Petrolio, altri 70 anni ai consumi attuali

Le riserve di petrolio sono sufficienti per altri 70 anni al ritmo dei consumi attuali. Lo riporta uno studio di Bloomberg.com basandosi sui recenti dati diffusi dal Servizio geologico degli Stati Uniti (Usgs) che stima in 2 mila miliardi di barili la quantità di greggio presente al momento nel sottosuolo e non ancora sfruttata. Si […]

Le riserve di petrolio sono sufficienti per altri 70 anni al ritmo dei consumi attuali. Lo riporta uno studio di Bloomberg.com basandosi sui recenti dati diffusi dal Servizio geologico degli Stati Uniti (Usgs) che stima in 2 mila miliardi di barili la quantità di greggio presente al momento nel sottosuolo e non ancora sfruttata. Si ricorda inoltre come negli ultimi cinque anni sono stati identificati e sfruttati giacimenti in depositi giudicati solo un decennio fa inesistenti, impossibili da raggiungere o troppo costosi, tra questi le sabbie bituminose nel nord dell’Alberta (Canada), le valli andine della Patagonia e la Rift Valley in Africa orientale. Nessun cenno viene fatto ai problemi ambientali di questi giacimenti.

PICCO – L’allarme sul «picco del petrolio», cioè la curva che dimostrava che in pochi anni si sarebbe raggiunto il massimo di produzione petrolifera, dopo di che sarebbe iniziato l’inesorabile declino fino all’esaurimento completo della risorsa, risale al 1956 e venne ideata dal geologo della Shell King Hubbert. Secondo i suoi calcoli negli Usa il picco di produzione sarebbe stato raggiunto all’inizio degli anni Settanta, per poi declinare. Le previsioni di Hubbert si sono rilevate giuste (il petrolio non è una risorsa infinita), ma le nuove scoperte, lo sviluppo della tecnologia estrattiva e di prospezione hanno spostato di volta in volta più avanti il picco. Per esempio nel novembre dello scorso anno l’offerta di petrolio sul mercato mondiale ha raggiunto il record di 90 milioni di barili al giorno. Resta comunque molto difficile fare previsioni sulle riserve di petrolio in quanto alcune nazioni, come l’Arabia Saudita, custodiscono il dato come un segreto di Stato e danno solo vaghe informazioni al riguardo.

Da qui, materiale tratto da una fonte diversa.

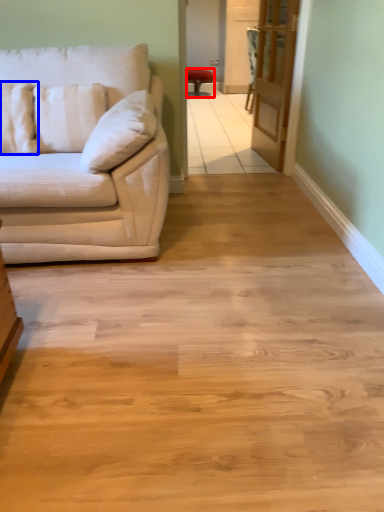
Question: Which object is closer to the camera taking this photo, chair (highlighted by a red box) or pillow (highlighted by a blue box)?

Choices:
 (A) chair
 (B) pillow

Answer: (B)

PETROLIO FACILE – Subito dopo l’11 settembre 2001, molti analisti avevano predetto la fine del «petrolio facile» e che il greggio sarebbe presto arrivato a 200 dollari al barile anche per la forte domanda in arrivo da Cina e India. Ma non avevano tenuto conto della tecnologia: per esempio al largo del Brasile sono stati perforati pozzi attraverso depositi salini, nel Golfo del Messico sono stati raggiunti giacimenti a centinaia di chilometri dalla costa dove prima le piattaforme non potevano arrivare, navi superspecializzate possono restare in mare per mesi e trivellare pozzi fino a 8 chilometri di profondità. Senza contare le prospezioni in nuove aree, come le coste atlantiche africane e la tecnologia delle fratture idrauliche che consentono di recuperare notevoli quantità di greggio dagli argilloscisti bituminosi.

PREZZO – Le previsioni più fosche sembravano averarsi quando nel luglio 2008 il petrolio raggiunse il prezzo record di 147,27 dollari al barile. Da allora, nonostante le ripetute crisi, tra le quali l’ultima dell’embargo petrolifero in Iran, il prezzo del petrolio è calato e ora si aggira intorno ai 100 dollari: il 40-50% in meno di quattro anni fa.